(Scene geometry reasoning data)
%%

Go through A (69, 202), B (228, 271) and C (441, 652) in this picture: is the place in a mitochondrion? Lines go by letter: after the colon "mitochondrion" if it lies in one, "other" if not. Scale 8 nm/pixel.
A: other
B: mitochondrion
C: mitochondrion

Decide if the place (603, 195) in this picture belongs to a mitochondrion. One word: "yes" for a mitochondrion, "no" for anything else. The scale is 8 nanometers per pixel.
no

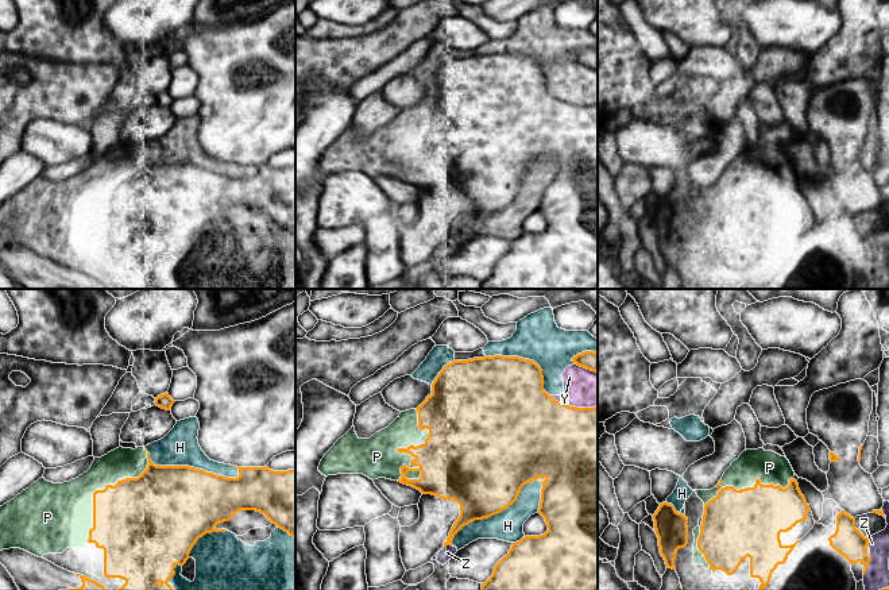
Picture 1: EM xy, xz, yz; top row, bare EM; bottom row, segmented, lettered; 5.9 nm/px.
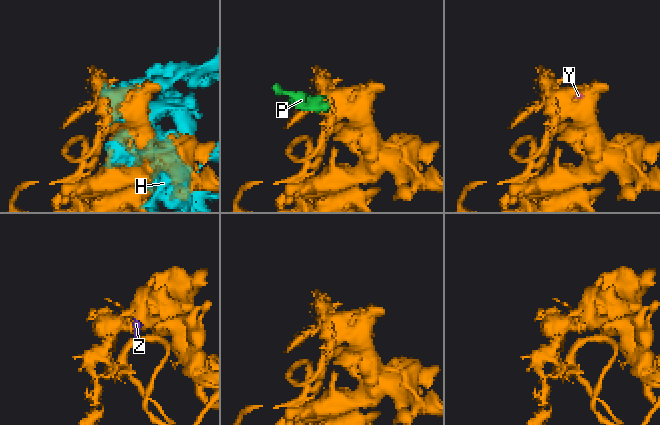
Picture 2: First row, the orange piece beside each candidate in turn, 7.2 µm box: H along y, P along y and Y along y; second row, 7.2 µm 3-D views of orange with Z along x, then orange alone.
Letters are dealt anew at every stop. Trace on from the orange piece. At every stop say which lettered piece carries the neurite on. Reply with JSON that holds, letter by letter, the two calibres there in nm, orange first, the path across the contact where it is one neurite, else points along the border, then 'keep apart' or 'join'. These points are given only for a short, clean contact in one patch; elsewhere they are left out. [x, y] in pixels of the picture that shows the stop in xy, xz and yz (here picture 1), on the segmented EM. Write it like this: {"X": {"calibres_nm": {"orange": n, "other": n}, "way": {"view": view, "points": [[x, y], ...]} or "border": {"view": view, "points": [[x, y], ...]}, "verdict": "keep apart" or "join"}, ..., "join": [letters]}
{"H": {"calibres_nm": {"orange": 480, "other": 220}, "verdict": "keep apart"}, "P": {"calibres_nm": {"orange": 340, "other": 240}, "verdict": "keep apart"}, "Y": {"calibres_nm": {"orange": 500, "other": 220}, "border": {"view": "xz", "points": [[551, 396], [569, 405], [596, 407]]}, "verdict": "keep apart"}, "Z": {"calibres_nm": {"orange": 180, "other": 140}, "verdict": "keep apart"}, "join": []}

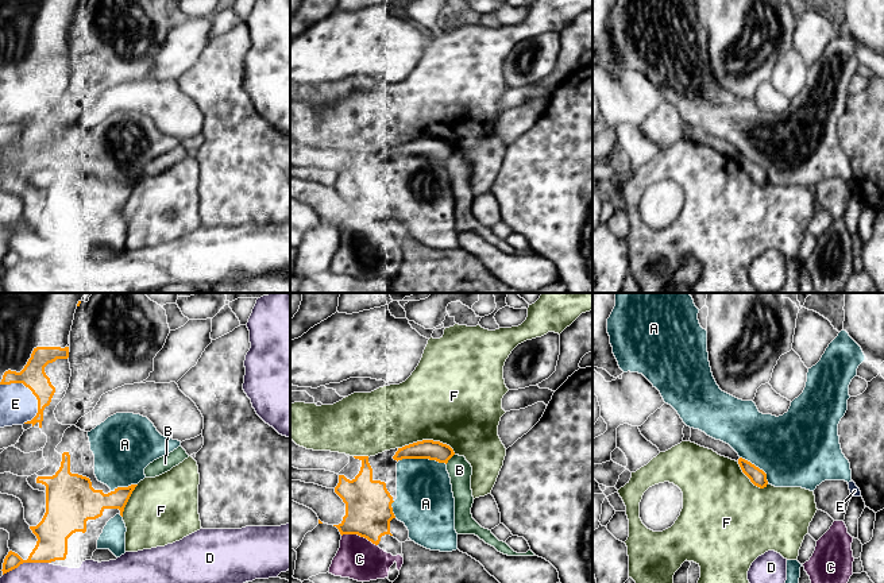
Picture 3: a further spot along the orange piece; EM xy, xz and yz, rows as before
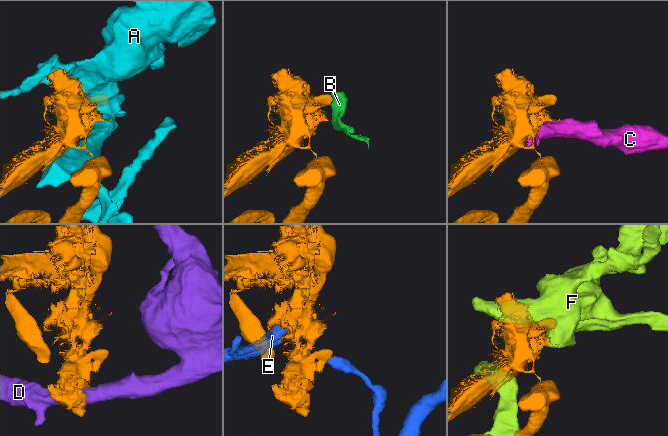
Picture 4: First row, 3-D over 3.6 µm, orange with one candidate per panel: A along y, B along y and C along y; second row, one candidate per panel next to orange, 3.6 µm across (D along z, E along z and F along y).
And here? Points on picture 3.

%%

Every line above that has the string "second" needs to be copied.

Picture 2: First row, the orange piece beside each candidate in turn, 7.2 µm box: H along y, P along y and Y along y; second row, 7.2 µm 3-D views of orange with Z along x, then orange alone.
Picture 4: First row, 3-D over 3.6 µm, orange with one candidate per panel: A along y, B along y and C along y; second row, one candidate per panel next to orange, 3.6 µm across (D along z, E along z and F along y).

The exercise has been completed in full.